Task description :: Pull every line containing the word "molar" from the records.

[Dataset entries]

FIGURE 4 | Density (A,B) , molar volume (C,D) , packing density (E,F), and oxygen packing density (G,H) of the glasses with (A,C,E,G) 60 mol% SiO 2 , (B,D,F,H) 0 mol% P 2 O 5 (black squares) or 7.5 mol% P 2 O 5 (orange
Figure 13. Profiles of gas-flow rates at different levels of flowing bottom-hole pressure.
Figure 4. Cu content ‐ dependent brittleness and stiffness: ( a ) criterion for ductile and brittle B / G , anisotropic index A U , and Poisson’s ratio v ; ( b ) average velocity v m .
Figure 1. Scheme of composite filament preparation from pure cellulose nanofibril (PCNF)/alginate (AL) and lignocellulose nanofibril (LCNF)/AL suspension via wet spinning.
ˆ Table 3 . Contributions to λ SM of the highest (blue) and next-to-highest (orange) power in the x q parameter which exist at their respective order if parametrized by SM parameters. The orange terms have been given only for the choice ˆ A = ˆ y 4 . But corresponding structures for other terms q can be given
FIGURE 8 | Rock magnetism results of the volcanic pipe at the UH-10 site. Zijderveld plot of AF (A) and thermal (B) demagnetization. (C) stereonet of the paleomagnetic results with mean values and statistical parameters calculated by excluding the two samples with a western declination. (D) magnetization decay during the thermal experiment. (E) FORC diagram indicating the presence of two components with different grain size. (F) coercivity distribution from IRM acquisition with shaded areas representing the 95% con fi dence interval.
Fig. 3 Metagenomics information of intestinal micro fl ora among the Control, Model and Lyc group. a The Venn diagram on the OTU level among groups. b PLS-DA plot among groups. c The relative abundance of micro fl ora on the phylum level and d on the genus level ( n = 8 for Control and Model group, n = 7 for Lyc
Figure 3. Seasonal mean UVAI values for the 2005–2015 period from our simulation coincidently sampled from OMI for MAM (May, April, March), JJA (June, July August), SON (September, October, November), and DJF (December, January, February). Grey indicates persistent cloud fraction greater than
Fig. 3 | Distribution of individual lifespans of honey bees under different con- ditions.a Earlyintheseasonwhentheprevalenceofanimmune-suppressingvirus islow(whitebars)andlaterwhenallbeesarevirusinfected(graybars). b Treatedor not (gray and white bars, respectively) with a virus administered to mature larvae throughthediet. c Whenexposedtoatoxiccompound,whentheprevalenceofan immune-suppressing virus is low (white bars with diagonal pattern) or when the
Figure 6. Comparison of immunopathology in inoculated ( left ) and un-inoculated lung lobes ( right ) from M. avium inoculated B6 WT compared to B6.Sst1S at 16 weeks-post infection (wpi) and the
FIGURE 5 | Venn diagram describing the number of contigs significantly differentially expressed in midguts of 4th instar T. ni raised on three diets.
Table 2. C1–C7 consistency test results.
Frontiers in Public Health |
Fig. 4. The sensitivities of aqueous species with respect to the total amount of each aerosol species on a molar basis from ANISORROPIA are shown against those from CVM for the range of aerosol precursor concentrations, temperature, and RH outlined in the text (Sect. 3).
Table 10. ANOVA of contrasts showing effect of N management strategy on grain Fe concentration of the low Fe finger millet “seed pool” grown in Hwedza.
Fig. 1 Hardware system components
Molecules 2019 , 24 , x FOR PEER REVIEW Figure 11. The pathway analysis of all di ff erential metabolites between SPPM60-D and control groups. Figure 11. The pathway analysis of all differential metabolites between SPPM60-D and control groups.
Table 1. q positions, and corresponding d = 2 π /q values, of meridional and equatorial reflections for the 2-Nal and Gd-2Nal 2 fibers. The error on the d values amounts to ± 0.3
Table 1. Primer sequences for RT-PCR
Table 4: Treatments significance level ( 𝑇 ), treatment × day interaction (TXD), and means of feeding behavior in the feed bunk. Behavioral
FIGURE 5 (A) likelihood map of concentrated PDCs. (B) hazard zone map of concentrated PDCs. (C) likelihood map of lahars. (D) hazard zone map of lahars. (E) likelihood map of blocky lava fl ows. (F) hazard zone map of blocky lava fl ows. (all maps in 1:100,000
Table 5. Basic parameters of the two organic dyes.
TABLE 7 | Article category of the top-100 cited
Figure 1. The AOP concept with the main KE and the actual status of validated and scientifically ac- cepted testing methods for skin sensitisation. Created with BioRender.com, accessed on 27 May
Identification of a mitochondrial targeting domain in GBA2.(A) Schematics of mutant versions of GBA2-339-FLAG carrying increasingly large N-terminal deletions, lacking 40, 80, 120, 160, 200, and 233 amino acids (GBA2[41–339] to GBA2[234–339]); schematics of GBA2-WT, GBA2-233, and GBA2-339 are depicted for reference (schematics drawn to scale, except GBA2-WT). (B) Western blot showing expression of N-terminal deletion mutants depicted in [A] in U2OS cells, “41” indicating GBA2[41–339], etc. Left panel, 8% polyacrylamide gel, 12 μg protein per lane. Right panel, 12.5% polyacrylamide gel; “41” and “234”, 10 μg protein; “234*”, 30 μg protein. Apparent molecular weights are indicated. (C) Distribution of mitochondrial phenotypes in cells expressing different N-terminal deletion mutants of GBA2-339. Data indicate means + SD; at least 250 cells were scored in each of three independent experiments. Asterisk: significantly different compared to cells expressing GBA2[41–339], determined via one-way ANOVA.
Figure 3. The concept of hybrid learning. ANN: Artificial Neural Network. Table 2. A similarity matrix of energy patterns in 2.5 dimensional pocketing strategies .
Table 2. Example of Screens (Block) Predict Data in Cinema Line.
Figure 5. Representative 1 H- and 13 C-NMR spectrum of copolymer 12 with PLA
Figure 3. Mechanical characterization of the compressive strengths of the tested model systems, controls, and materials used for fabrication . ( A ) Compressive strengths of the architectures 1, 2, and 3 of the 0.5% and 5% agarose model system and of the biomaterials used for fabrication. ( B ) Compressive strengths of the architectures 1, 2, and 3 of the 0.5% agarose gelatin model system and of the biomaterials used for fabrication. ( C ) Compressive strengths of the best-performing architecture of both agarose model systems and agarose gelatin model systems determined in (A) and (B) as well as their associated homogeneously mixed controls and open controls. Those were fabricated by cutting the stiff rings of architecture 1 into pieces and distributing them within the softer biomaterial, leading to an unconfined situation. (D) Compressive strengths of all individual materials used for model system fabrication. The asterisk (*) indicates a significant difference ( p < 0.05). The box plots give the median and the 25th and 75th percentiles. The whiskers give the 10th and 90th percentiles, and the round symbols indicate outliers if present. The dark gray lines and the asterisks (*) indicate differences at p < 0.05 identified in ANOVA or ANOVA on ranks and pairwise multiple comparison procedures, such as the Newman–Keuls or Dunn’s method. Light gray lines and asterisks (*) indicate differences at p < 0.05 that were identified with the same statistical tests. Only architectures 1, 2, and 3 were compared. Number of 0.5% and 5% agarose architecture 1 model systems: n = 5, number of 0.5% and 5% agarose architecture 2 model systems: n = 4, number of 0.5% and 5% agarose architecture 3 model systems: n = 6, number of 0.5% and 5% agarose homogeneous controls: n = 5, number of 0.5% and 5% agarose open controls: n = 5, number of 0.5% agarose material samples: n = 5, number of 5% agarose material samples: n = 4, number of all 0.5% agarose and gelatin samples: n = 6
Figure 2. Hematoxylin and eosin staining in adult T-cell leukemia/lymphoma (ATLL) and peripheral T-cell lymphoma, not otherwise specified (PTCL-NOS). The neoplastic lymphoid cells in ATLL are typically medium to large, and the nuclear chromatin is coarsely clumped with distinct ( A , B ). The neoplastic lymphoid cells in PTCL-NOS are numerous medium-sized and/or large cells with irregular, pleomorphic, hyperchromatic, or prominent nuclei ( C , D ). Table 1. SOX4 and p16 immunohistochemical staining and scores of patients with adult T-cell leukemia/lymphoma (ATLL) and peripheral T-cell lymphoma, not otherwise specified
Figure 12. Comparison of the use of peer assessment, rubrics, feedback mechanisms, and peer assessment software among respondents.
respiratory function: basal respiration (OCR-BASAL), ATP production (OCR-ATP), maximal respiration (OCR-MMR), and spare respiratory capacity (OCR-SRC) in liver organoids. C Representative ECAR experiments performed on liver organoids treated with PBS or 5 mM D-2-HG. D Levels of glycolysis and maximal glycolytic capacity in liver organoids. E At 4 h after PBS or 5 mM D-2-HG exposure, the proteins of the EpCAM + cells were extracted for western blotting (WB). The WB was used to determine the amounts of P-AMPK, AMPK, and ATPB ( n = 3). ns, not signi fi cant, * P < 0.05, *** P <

Response ::
FIGURE 4 | Density (A,B) , molar volume (C,D) , packing density (E,F), and oxygen packing density (G,H) of the glasses with (A,C,E,G) 60 mol% SiO 2 , (B,D,F,H) 0 mol% P 2 O 5 (black squares) or 7.5 mol% P 2 O 5 (orange
Fig. 4. The sensitivities of aqueous species with respect to the total amount of each aerosol species on a molar basis from ANISORROPIA are shown against those from CVM for the range of aerosol precursor concentrations, temperature, and RH outlined in the text (Sect. 3).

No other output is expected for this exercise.